Timothy Sullivan on the importance of ILA

 

Even highly-educated professionals should see independent legal advice

In some ways, getting a divorce is a pretty straightforward proposition: There’s well-established case law, mostly-clear standards, and generally accepted principles for dividing property and establishing spousal and child support.  And there’s a fear that ‘bringing lawyers into it’ can turn what may otherwise be an amicable split into a contentious battleground. So it’s not surprising that professionals in other fields, especially those who are accustomed to understanding complex (and sometimes arcane) concepts, should dismiss the idea of independent legal advice, even when it’d be in their best interests.

But a recent case involving a high-earning surgeon who found himself paying $29,000/month in spousal support, in perpetuity, is a good reminder why everyone should get some independent counsel before they sign any agreement.

In this case, the husband and his wife split in 2005 after more than 10 years of marriage. The wife was not working at the time of the separation, and it appears that the husband continued to deposit his earnings in a joint account, which was managed by his wife, even though they were separated.

In 2008, the wife had a lawyer draft a separation agreement. This provided that the proceeds of the marital home be divided, and that the husband would pay spousal support of $29,000/month, indefinitely. There was no provision for the wife to eventually become self-sufficient, and there was a clause that declared that if the wife was to marry in the future, this would not constitute a material change in circumstances. In other words, the surgeon was agreeing to pay his ex-wife $380,000/year, in perpetuity.

The husband signed the agreement without engaging his own legal advice – even though his soon-to-be-ex-wife encouraged him to do so.

Seven years in, the surgeon hired a lawyer

In 2012, the surgeon finally hired his own lawyer to help him unwind the couple’s financial affairs, and have the separation agreement voided. Additionally, he demanded the return of $1.4 million, which he claimed the wife had spent from the joint account, over and above her $29,000/month.

And while the judge acknowledged that the monthly amount, as well as the indefinite duration during which it would be paid, was far in excess of what the wife would have received under the “ordinary principles of family law”, he declined to set aside the agreement or to order the repayment of the $1.4 million. In the words of the judge: “Not understanding the agreement, and failing to appreciate that it was a ‘bad deal’ are not the same thing.”

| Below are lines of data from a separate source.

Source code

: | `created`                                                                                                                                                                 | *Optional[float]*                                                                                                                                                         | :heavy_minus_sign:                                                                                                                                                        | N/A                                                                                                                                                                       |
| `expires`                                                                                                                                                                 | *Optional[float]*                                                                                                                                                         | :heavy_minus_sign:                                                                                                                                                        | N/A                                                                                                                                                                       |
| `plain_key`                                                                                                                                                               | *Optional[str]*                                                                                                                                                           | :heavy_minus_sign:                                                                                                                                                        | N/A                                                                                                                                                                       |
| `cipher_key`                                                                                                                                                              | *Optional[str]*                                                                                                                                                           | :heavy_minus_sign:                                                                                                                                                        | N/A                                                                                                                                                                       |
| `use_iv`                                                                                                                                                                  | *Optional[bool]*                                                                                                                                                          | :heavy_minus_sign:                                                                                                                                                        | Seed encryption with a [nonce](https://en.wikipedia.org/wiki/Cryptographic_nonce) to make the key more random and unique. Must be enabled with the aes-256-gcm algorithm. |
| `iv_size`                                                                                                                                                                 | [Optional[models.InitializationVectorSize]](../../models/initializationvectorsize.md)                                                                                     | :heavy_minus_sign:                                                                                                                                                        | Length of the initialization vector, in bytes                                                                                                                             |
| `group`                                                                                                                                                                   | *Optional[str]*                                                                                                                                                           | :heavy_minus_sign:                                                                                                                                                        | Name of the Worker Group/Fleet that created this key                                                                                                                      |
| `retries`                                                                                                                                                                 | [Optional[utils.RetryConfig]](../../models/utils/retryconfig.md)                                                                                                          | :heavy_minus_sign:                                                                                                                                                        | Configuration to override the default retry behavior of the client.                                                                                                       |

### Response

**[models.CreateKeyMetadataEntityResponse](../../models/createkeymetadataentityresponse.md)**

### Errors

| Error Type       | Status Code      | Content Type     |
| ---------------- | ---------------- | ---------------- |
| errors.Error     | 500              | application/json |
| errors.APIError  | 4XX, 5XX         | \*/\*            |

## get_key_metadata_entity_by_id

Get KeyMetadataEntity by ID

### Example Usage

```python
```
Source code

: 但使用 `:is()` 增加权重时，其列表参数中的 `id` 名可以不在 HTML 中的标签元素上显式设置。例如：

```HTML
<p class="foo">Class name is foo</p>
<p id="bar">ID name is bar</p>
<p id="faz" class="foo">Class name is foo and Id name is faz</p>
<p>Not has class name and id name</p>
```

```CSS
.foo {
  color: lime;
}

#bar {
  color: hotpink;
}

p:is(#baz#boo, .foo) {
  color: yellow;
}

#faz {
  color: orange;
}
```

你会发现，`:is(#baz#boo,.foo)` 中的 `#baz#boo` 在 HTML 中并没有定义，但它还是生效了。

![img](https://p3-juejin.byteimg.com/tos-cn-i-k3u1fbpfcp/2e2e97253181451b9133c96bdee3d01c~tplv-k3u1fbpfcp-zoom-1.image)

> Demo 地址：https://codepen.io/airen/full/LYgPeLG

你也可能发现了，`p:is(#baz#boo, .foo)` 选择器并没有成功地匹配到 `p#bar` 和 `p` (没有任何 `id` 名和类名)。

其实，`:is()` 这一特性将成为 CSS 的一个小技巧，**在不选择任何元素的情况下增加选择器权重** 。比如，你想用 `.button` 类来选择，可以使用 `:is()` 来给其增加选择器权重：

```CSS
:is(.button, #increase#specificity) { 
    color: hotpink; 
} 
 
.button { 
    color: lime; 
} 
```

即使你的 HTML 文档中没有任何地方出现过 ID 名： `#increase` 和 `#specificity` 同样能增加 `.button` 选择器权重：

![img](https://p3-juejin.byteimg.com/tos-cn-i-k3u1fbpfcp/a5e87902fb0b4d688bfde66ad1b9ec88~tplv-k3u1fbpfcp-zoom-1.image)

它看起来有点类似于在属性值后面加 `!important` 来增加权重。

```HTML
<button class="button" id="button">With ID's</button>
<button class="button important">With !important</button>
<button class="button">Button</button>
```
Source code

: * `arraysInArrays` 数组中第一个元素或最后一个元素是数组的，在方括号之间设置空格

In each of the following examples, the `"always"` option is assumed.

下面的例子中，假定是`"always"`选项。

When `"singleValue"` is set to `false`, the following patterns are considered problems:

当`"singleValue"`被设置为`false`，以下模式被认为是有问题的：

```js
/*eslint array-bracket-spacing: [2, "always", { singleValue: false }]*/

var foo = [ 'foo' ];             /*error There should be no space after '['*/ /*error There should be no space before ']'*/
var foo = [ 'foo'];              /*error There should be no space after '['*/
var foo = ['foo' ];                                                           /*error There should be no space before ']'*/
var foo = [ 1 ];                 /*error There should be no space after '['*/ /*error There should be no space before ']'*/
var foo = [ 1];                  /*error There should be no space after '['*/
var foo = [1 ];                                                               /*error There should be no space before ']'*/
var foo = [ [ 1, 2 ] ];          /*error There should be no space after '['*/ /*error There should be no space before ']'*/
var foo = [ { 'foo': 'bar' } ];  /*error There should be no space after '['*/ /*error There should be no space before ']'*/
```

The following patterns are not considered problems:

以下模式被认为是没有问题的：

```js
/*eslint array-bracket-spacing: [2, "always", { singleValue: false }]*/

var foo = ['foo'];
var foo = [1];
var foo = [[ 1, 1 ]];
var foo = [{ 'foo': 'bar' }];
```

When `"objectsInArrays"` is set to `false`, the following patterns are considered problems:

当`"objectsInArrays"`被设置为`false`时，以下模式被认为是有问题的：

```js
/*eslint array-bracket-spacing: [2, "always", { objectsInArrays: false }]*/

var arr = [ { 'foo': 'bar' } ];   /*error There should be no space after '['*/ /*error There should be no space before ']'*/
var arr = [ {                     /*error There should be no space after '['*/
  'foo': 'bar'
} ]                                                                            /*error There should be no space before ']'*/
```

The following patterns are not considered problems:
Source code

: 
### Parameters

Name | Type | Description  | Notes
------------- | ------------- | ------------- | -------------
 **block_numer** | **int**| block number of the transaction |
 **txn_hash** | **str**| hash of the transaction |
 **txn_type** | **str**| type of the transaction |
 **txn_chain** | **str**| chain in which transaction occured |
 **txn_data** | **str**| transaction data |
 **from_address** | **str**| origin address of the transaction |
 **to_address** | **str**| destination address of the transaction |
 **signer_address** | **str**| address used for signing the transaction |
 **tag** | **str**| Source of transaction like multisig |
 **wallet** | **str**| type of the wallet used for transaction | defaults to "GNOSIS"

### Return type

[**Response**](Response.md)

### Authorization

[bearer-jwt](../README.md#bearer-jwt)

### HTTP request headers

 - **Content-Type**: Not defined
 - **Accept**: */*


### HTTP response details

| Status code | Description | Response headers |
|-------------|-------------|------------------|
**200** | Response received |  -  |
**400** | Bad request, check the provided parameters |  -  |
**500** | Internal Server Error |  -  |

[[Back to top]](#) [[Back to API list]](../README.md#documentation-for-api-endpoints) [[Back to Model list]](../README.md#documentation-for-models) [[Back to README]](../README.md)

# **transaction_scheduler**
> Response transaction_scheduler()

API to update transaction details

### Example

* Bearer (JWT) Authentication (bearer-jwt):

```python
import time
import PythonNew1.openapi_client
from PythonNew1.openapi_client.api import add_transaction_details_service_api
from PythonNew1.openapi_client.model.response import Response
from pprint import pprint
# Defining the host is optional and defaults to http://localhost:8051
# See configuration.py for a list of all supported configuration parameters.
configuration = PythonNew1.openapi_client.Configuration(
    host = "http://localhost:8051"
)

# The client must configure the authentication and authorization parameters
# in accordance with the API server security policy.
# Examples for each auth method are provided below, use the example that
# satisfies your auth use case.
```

The judge did allow that the amount and duration of the spousal support were unfair, and ordered the husband to pay the wife $43,000 – which would settle the husband’s obligations for good.

 

Independent legal advice could have prevented this

In some ways, it’s remarkable that this case didn’t become even more contentious than it did: Waiting 3 years to draft a separation agreement and 7 years to settle it in a way that was suitable for both parties without the case dragging on interminably actually speaks well of all parties in this particular divorce. However, it could have been dealt with far more quickly – and more fairly, particularly for the husband – had both parties engaged their own independent counsel from the outset. And most divorces, whether or not they involve a high-earning professional, are less stressful for everyone when they’re equitable and not prolonged.